Court dismisses appeal against sentence for dangerous driving

The Court of Criminal Appeal has dismissed an appeal against the three year jail sentence imposed on a Lithuanian man who struck a pedestrian, who had both legs amputated as a result of the injuries he sustained, while driving a van in a dangerous manner.

The Court of Criminal Appeal has dismissed an appeal against the three year jail sentence imposed on a Lithuanian man who struck a pedestrian, who had both legs amputated as a result of the injuries he sustained, while driving a van in a dangerous manner.

Last year at Nenagh Circuit Court Lithuanian Stas Belov, 23, Bruach Tailte, Nenagh was jailed for three years after he pleaded guilty to dangerous driving causing harm at Benedine Nenagh, at 1am on July 17 2006.

Today the three judge court of Mr Justice Joseph Finnegan, presiding sitting with Mr Daniel Herbert, and Ms Justice Maureen Clark dismissed Belov's appeal against the three year sentence.

The van Belov was driving hit 54 year-old civil servant Patrick Lynch, from Nenagh, who was out walking at the time.

Mr Lynch, who was present in court during the hearing, was dragged along a wall by the van and ended up close to a railway line, and suffered numerous serious injuries, and the many operations he underwent.

Both his legs had to be removed, one from above the knee the other from below. Mr Lynch is confined to a wheelchair for life.

Moving the appeal counsel for Belov Rosario Boyle SC said that the appeal was being brought on grounds including that the sentencing judge had erred by not building in some rehabilitative aspect to the sentence imposed, and argued that it would appropriate that some of the sentence should be suspended in order to give Belov some hope.

Counsel added that Belov's father was murdered when he was 15, was abandoned by his mother and ended up in an orphanage, and had addition to alcohol.

Opposing the application on behalf of the DPP Paul Carroll BL said the sentence imposed on Belov should stand.

The maximum sentence that could have handed down in this case was 10 years, counsel said.

In its judgment the CCA dismissed the appeal said that it "in the courts opinion there was no error in the sentence imposed."

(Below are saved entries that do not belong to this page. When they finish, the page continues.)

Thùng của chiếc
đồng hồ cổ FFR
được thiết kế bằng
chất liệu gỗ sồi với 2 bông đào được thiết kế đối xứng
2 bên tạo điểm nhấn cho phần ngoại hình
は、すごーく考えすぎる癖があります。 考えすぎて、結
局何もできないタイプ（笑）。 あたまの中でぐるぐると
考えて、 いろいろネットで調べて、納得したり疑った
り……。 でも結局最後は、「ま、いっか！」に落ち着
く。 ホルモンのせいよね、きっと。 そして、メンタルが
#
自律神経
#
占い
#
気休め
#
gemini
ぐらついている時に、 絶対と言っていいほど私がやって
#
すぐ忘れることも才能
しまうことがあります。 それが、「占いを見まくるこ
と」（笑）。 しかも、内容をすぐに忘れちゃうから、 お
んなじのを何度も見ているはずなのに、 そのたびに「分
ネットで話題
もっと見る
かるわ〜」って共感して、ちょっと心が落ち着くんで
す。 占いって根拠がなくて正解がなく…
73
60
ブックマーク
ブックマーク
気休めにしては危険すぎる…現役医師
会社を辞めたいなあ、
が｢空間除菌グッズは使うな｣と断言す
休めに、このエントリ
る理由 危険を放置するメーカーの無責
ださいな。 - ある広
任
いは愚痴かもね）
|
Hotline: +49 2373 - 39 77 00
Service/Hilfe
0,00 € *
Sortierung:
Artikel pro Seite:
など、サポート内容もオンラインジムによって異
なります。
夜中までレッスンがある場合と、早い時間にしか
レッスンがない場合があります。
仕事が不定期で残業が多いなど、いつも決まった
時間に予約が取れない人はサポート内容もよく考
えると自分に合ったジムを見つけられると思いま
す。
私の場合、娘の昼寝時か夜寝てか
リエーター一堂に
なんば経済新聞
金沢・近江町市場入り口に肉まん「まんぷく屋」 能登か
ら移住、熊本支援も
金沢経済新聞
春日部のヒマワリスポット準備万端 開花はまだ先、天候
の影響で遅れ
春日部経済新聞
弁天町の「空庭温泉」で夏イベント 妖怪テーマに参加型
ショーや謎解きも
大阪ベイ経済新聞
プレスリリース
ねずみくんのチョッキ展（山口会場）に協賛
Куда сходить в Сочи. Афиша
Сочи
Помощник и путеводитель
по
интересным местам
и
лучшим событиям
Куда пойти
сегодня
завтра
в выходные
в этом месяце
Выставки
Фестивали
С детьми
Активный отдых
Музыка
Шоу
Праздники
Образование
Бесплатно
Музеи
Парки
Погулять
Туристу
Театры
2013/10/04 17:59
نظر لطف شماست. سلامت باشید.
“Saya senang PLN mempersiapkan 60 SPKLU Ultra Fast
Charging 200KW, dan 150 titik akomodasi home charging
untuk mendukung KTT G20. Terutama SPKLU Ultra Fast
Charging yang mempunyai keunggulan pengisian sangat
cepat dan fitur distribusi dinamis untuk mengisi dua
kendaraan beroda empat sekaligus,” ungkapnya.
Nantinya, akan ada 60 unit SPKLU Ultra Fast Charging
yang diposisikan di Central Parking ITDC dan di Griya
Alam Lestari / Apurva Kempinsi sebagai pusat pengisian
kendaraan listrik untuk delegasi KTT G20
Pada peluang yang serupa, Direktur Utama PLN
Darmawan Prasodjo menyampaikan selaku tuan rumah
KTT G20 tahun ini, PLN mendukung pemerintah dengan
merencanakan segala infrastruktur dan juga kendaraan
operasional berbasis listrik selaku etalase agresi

Mr Justice Finnegan said that this was "a most serious matter", and noted the injuries Mr Lynch suffered, including the fact that he contracted MRSA while in hospital, and the effects this incident had on both him and his family.

The Court said that Belov also admitted driving the van without the consent of the owner, having no insurance and drink driving.

While the sentences he received for those offences were not subject to the appeal before the CCA, however the CCA believed that the sentencing judge was correct to take them into account when imposing the three year prison term.

Belov, the court added, was over twice the legal drink driving limit when the accident occurred.